Keith Foskett weaves a true-life tale that’s as thought-provoking as it is entertaining. Accompanied by an array of eclectic characters – including a world-champion juggler, a drug dealer, and a sex-starved builder from Minnesota – he takes the reader on a compelling adventure that pushes the limits of both endurance and imagination.

During his five months living in the woods, Foskett’s psychological apprehensions are stretched to the limit against the wild elements of nature. By turns humorous and harrowing, his journey allows him to overcome his fears while reflecting on the man he’s meant to be. His adventure weaves a route through some of America’s wildest landscapes and history, and is told with insight, humour and reflection.

Perhaps he too will tame the most renowned long-distance hiking trail in the world, and emerge as a thru-hiker.

Current Reads

While continuing my current fiction reads, I still find myself dipping into the nonfiction waters. This week I have been partaking of Colin Fletcher’s and Chip Rawlins’ The Complete Walker IV. I have read this and it’s earlier version so many times that I have lost count. My love of all things outdoors keeps me coming back time after time.

For the first time since 1984, we have a new edition of the classic book that Field & Stream called “the Hiker’s Bible.” For this version, the celebrated writer and hiker Colin Fletcher has taken on a coauthor, Chip Rawlins, himself an avid outdoorsman and a poet from Wyoming. Together, they have made this fourth edition of The Complete Walker the most informative, entertaining, and thorough version yet.
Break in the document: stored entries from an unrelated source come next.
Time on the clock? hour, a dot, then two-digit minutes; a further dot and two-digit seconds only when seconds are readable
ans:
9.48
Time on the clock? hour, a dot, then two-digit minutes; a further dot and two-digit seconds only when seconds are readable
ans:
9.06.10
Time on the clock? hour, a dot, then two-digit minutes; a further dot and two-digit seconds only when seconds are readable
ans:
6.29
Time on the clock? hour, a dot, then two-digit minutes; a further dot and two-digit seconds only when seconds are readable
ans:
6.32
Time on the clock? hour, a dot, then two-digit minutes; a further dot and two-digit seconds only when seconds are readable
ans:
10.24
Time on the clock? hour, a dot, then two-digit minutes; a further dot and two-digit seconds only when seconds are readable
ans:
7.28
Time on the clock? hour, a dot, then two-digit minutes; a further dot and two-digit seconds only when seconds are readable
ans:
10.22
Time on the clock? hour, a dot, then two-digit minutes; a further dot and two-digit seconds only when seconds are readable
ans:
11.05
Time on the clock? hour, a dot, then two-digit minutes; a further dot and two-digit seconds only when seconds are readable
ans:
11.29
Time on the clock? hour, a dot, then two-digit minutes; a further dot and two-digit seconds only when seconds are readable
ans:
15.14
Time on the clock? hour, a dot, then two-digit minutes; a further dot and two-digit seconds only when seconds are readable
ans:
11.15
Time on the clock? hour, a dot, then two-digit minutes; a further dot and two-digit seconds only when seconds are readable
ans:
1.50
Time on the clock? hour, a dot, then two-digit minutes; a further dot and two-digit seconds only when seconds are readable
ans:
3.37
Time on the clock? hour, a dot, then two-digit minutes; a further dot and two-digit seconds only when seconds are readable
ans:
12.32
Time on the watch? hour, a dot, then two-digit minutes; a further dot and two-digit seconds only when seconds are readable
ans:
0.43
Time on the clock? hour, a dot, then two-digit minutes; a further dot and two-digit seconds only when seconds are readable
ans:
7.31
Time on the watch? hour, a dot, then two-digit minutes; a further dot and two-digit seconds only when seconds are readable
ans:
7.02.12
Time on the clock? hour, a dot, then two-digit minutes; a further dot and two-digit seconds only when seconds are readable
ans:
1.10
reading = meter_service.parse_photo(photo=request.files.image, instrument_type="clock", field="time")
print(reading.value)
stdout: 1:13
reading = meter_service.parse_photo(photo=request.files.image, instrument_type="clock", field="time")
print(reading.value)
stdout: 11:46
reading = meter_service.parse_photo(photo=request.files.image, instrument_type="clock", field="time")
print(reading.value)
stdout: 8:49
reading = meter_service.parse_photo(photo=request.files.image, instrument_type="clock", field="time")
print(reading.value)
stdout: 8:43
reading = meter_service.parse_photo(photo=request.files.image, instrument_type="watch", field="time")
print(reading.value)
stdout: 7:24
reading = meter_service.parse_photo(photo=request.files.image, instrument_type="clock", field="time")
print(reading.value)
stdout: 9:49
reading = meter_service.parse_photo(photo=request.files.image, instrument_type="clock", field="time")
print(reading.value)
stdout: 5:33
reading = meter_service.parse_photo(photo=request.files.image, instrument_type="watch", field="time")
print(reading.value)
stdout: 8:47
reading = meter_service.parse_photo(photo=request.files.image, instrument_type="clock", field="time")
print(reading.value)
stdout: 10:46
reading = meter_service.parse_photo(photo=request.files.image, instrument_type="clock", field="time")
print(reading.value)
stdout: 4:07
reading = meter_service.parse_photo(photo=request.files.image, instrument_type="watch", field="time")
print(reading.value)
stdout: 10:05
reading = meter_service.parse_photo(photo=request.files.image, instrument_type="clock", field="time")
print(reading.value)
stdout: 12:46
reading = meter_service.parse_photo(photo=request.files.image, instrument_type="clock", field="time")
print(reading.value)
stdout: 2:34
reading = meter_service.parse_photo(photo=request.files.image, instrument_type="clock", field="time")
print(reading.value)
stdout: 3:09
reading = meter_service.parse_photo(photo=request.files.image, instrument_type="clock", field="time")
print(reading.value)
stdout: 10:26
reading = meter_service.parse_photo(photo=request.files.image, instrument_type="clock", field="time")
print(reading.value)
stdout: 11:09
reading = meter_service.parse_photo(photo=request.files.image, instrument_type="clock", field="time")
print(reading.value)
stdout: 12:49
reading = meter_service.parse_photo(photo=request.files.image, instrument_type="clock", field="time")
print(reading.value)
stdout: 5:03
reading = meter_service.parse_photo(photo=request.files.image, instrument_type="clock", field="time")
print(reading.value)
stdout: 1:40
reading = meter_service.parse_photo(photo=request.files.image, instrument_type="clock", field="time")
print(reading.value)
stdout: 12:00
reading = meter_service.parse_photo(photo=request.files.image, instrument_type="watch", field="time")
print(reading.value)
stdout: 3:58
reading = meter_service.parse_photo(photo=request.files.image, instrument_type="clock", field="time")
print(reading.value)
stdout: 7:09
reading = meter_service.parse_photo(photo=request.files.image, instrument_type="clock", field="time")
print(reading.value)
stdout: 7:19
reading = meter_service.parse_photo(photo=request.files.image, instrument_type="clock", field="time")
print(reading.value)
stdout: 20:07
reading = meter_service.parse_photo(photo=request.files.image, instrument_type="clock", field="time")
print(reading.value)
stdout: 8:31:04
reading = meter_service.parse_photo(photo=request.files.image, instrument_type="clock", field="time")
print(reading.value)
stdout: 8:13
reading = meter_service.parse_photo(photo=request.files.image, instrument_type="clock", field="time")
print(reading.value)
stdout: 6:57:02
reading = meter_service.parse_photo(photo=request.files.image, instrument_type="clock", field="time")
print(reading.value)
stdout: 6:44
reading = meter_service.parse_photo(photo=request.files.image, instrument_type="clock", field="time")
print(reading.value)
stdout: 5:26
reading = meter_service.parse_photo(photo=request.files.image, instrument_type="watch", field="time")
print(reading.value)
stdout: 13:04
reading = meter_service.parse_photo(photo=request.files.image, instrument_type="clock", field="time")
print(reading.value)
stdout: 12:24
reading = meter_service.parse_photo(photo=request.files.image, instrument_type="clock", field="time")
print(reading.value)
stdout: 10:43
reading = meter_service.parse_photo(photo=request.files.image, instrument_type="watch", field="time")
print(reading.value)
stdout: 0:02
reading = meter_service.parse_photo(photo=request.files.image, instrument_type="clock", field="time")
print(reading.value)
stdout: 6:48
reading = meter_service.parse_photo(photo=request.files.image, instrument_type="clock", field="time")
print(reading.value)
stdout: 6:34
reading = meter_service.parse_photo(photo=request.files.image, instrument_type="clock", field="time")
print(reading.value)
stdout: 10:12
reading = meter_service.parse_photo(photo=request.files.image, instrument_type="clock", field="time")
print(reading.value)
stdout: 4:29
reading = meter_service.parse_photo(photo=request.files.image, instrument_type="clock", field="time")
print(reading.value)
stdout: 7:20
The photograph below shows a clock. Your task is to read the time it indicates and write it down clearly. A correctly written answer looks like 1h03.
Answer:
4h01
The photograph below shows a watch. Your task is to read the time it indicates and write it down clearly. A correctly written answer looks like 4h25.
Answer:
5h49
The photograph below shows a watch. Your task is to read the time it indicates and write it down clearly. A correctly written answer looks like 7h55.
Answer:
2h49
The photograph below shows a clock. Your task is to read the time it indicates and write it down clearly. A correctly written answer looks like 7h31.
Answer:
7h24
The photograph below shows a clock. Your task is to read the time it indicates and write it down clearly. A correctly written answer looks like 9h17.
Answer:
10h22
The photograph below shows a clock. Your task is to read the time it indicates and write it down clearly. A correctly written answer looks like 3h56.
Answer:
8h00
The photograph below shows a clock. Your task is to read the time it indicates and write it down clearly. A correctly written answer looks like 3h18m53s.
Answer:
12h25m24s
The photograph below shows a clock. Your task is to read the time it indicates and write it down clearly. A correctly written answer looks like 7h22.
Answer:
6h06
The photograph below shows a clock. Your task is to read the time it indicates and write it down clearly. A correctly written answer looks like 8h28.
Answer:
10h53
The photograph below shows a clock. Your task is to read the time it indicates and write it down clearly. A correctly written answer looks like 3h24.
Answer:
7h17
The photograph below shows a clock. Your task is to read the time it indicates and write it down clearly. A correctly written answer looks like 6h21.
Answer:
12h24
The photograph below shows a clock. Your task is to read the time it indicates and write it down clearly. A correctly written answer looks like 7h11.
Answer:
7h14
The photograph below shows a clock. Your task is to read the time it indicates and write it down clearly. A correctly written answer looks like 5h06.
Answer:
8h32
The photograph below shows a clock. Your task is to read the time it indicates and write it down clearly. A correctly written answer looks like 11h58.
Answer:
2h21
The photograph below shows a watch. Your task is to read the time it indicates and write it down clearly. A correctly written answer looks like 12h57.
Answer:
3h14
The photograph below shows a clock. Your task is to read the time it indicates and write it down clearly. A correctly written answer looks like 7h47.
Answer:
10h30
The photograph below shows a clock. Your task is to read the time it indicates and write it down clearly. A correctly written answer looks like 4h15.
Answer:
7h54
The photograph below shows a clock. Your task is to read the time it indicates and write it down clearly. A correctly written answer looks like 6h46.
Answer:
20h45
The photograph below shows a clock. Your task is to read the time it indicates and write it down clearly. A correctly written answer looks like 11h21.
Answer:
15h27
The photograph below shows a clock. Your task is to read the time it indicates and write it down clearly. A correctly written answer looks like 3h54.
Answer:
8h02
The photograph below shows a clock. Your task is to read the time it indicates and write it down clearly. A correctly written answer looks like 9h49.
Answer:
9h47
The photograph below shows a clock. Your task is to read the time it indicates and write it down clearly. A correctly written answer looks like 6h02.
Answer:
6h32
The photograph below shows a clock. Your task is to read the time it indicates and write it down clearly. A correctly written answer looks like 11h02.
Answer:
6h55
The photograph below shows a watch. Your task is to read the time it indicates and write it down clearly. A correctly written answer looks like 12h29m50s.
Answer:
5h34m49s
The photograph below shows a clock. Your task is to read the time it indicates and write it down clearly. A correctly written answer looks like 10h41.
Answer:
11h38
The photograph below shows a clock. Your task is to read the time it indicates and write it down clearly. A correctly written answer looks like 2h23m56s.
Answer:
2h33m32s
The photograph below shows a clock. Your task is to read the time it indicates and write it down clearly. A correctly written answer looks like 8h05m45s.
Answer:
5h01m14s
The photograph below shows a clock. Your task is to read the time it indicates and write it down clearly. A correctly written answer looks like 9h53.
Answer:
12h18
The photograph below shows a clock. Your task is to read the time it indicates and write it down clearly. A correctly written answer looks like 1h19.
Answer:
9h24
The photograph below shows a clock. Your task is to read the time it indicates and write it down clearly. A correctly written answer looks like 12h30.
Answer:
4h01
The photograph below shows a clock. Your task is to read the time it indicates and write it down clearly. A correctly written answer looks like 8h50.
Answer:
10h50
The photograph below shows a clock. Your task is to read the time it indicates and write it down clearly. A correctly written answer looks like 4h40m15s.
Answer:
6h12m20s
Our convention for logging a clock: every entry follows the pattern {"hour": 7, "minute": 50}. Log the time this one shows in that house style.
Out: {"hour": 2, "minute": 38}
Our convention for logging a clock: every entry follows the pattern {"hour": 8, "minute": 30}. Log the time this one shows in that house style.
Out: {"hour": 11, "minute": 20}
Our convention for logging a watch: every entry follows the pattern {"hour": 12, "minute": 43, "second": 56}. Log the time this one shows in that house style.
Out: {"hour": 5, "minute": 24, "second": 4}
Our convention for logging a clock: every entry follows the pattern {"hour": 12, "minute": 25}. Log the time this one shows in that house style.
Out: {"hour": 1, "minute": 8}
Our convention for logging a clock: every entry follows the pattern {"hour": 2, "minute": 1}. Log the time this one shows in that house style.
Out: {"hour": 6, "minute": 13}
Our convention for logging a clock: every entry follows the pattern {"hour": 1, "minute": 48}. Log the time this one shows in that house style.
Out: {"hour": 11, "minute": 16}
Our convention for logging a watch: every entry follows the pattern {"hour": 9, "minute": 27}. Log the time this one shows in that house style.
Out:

The eighteen years since the publication of The Complete Walker III have seen revolutionary changes in hiking and camping equipment: developments in waterproofing technology, smaller and more durable stoves, lighter boots, more manageable tents, and a wider array of food options. The equipment recommendations are therefore not merely revised and tweaked, but completely revamped. During these two decades we have also seen a deepening of environmental consciousness. Not only has backpacking become more popular, but a whole ethic of responsible outdoorsmanship has emerged. In this book the authors confidently lead us through these technological, ethical, and spiritual changes.

Fletcher and Rawlins’s thorough appraisal and recommendation of equipment begins with a “Ground Plan,” a discussion of general hiking preparedness. How much to bring? What are the ideal clothes, food, boots, and tents for your trip? They evaluate each of these variables in detail—including open, honest critiques and endorsements of brand-name equipment. Their equipment searches are exhaustive; they talk in detail about everything from socks to freeze-dried trail curries.

They end as they began, with a philosophical and literary disquisition on the reasons to walk, capped off with a delightful collection of quotes about walking and the outdoor life. After a thoughtful and painstaking analysis of hiking gear from hats to boots, from longjohns to tent flaps, they remind us that ultimately hiking is about the experience of being outdoors and seeing the green world anew.

Like its predecessors, The Complete Walker IV is an essential purchase for anyone captivated by the outdoor life.